Surg Neurol Int ; 1: 12, 2010 May 31.
Artículo en Inglés | MEDLINE | ID: mdl-20657693

RESUMEN

BACKGROUND: Available clinical data are insufficient for comparing minimally invasive (MI) and open approaches for transforaminal lumbar interbody fusion (TLIF). To date, a paucity of literature exists directly comparing minimally invasive (MI) and open approaches for transforaminal lumbar interbody fusion (TLIF). The purpose of this study was to directly compare safety and effectiveness for these two surgical approaches. MATERIALS AND METHODS: Open or minimally invasive TLIF was performed in 63 and 76 patients, respectively. All consecutive minimally invasive TLIF cases were matched with a comparable cohort of open TLIF cases using three variables: diagnosis, number of spinal levels, and history of previous lumbar surgery. Patients were treated for painful degenerative disc disease with or without disc herniation, spondylolisthesis, and/or stenosis at one or two spinal levels. Clinical outcome (self-report measures, e.g., visual analog scale (VAS), patient satisfaction, and MacNab's criteria), operative data (operative time, estimated blood loss), length of hospitalization, and complications were assessed.
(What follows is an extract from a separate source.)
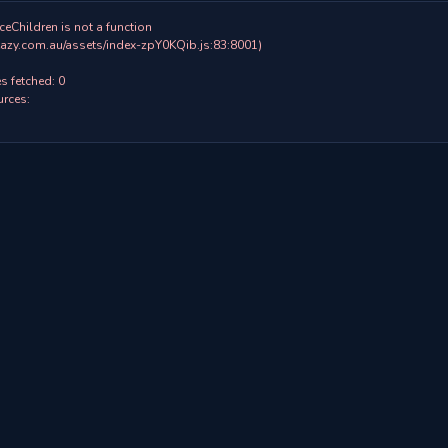
ceChildren is not a function

 fetched: 0

rces:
Average follow-up for patients was 37.5 months. RESULTS: The mean change in VAS scores postoperatively was greater (5.2 vs. 4.1) in theopen TLIF patient group (P = 0.3). MacNab's criteria score was excellent/good in 67% and 70% (P = 0.8) of patients in open and minimally invasive TLIF groups, respectively. The overall patient satisfaction was 72.1% and 64.5% (P = 0.4) in open and minimally invasive TLIF groups, respectively. The total mean operative time was 214.9 min for open and 222.5 min for minimally invasive TLIF procedures (P = 0.5). The mean estimated blood loss for minimally invasive TLIF (163.0 ml) was significantly lower (P < 0.0001) than the open approach (366.8 ml). The mean duration of hospitalization in the minimally invasive TLIF (3 days) was significantly shorter (P = 0.02) than the open group (4.2 days). The total rate of neurological deficit was 10.5% in the minimally invasive TLIF group compared to 1.6% in the open group (P = 0.02). CONCLUSIONS: Minimally invasive TLIF technique may provide equivalent long-term clinical outcomes compared to open TLIF approach in select population of patients. The potential benefit of minimized tissue disruption, reduced blood loss, and length of hospitalization must be weighted against the increased rate of neural injury-related complications associated with a learning curve.